Discussion in 'Hardware, Setup & Repair [BG]' started by Trotsky, Sep 8, 2008.

  1. Trotsky


    Sep 3, 2008
    On a 5 string (4-6, whatever), should I start with the B string or the G?

    Does all strings have the same tension?

    Proper way to tune a bass, how do you do it? Do you tune it twice (tuning and fine tuning...).

    Any input welcome,


  2. You can start on whichever string you'd like...

    No, all strings do not have the same tension.

    And, yes, you check tuning a time or two over after you've done it because the neck flexes some bit.
  3. Tejano Joveno

    Tejano Joveno

    Jun 20, 2008
    San Antonio
    don't forget to check intonation by playing each string at the twelfth(sic) fret while using a tuner, if the string is sharp loosen the scew at the base of the bridge saddle that the string sits on. If it's flat tighten the screw. It also helps to stretch your strings after you've strung them by pulling them a little, hopefully someone else can give more detail on it, stretching helps with new strings stay in tune longer. There's my bit of info.
  4. MyUsernameHere

    MyUsernameHere ?????????????

    Nov 3, 2007
    Lexington KY
    Remember also that the F string is the one that can sometimes cause your bass to blow up if its tightened too much.

    Just kidding...its the C string.
  5. LowG

    LowG Supporting Member

    Dec 8, 2006
    Milwaukee, WI
    Also as time goes on try tuning without an electric tuner and instead to a "reference pitch" like a tuning fork. This will help develop your ear. Start by just doing it and then check your "ear" tuning to what the tuner says. You'll get closer and closer the more you do it.

    Also think as early as possible about the physics of the process. What does it mean, physically, to be "in tune"? Why do notes that are not in tune to each other "beat"? How does this relate to the way this string itself vibrates? How does this relate to "harmonics". What is the mathematics behind octaves, fifths, and all the e other intervals (if your "A" is vibrating at 240 cycles per second, what would your "D" be?)?
- - -
Copy the passage of the bass-tuning thread that opens with "Does all strings" and closes with "flexes some bit.", swapping "tension" for "pull" wherever it appears.

#### Material shown
- - -
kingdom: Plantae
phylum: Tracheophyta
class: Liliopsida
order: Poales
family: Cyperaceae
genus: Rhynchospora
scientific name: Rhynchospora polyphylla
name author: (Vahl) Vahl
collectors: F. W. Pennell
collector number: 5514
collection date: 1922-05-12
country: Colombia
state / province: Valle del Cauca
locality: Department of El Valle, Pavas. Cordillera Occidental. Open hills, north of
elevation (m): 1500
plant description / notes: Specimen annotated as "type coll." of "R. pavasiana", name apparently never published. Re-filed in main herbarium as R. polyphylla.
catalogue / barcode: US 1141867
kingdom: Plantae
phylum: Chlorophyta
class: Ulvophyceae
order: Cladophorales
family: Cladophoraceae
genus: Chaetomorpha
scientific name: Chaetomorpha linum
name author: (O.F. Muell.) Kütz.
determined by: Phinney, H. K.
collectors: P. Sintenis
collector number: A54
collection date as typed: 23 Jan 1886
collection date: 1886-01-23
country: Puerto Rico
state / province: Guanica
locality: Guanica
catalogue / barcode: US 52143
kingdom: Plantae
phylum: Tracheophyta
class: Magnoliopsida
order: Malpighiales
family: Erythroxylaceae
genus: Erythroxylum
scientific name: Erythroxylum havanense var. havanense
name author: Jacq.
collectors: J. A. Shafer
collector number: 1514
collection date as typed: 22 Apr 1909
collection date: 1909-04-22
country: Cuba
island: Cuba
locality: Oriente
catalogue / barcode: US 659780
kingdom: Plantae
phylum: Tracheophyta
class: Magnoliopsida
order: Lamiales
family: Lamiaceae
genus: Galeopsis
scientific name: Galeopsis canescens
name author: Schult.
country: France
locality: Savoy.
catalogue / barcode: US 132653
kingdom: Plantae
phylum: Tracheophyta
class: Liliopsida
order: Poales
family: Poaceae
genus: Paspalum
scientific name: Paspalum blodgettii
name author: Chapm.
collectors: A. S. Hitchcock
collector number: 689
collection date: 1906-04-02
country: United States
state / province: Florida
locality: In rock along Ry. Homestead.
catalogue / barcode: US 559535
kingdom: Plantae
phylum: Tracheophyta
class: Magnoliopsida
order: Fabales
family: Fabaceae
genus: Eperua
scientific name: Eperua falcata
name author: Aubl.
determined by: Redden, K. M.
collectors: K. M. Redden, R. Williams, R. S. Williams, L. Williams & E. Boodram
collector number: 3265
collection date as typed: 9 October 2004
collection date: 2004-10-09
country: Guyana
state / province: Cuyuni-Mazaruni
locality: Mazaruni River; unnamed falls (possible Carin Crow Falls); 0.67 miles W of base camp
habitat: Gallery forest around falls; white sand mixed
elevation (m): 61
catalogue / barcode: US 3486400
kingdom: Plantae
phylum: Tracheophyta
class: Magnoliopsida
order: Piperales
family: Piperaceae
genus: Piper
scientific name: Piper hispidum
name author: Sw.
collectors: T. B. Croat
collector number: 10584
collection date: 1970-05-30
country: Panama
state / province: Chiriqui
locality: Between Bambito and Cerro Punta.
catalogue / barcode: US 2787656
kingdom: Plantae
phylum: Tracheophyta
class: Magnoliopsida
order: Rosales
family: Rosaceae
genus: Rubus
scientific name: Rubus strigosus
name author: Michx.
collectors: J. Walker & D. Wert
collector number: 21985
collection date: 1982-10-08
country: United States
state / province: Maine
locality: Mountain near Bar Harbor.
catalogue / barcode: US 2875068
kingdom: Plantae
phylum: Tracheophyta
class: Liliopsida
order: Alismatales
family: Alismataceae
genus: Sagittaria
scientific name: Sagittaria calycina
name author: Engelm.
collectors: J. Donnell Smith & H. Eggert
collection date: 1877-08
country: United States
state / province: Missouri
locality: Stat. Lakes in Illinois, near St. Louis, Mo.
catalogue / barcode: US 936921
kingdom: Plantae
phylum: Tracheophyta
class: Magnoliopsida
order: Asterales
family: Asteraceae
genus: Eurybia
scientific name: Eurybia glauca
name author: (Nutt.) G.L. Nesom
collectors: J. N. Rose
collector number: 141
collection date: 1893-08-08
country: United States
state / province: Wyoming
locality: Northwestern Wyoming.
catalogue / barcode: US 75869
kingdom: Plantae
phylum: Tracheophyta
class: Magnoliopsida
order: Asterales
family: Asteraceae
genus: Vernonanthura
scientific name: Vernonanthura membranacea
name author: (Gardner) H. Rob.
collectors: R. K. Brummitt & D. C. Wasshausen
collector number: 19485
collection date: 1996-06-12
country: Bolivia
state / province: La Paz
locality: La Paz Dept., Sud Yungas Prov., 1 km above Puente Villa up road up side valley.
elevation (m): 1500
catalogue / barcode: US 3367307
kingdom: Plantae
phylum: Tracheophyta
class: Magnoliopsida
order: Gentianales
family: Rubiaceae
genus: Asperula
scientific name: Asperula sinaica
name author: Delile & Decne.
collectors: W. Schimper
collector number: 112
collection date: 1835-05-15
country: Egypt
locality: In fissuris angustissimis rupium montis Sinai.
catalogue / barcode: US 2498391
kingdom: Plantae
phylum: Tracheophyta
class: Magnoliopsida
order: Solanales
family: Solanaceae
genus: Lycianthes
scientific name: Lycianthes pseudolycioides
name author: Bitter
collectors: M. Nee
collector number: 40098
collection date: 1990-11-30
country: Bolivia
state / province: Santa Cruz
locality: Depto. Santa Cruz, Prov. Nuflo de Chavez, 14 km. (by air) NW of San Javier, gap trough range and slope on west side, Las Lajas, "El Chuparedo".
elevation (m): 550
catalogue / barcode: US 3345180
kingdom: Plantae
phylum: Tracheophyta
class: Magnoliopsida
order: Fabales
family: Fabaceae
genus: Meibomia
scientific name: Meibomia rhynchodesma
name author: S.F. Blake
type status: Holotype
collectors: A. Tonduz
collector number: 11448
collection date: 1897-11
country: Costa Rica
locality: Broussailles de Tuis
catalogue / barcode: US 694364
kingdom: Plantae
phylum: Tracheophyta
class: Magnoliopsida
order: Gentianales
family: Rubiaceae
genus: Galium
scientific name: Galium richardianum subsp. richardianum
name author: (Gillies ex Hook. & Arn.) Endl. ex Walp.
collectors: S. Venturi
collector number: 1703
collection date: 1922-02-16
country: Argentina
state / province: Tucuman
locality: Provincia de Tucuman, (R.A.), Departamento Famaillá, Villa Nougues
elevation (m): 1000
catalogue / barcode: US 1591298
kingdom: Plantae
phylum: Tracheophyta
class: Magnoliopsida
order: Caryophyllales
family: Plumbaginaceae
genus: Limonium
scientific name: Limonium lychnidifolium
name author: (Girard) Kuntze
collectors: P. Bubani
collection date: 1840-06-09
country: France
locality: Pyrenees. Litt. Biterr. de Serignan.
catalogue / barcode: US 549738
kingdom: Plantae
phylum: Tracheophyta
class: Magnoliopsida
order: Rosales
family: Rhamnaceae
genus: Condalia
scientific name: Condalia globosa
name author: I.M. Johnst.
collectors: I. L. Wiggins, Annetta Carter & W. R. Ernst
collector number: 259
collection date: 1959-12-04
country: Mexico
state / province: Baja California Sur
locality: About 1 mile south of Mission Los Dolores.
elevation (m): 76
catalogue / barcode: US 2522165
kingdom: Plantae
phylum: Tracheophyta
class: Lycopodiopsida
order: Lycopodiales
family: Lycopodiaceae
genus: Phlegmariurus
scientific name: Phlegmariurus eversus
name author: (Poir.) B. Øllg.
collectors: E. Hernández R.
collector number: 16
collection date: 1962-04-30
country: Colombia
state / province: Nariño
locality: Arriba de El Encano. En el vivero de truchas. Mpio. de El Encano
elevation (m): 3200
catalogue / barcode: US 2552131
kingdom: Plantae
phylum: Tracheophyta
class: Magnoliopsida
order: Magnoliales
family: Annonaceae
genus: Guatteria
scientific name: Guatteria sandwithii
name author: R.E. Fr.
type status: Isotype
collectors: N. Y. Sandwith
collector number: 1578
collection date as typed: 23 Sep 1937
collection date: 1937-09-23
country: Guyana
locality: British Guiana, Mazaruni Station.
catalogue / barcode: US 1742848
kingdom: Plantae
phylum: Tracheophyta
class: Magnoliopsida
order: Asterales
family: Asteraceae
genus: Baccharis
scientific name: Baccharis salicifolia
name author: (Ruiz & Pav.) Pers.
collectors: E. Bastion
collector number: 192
- - -
#### Solution for this problem
Does all strings have the same pull?

    Proper way to tune a bass, how do you do it? Do you tune it twice (tuning and fine tuning...).

    Any input welcome,


  2. You can start on whichever string you'd like...

    No, all strings do not have the same pull.

    And, yes, you check tuning a time or two over after you've done it because the neck flexes some bit.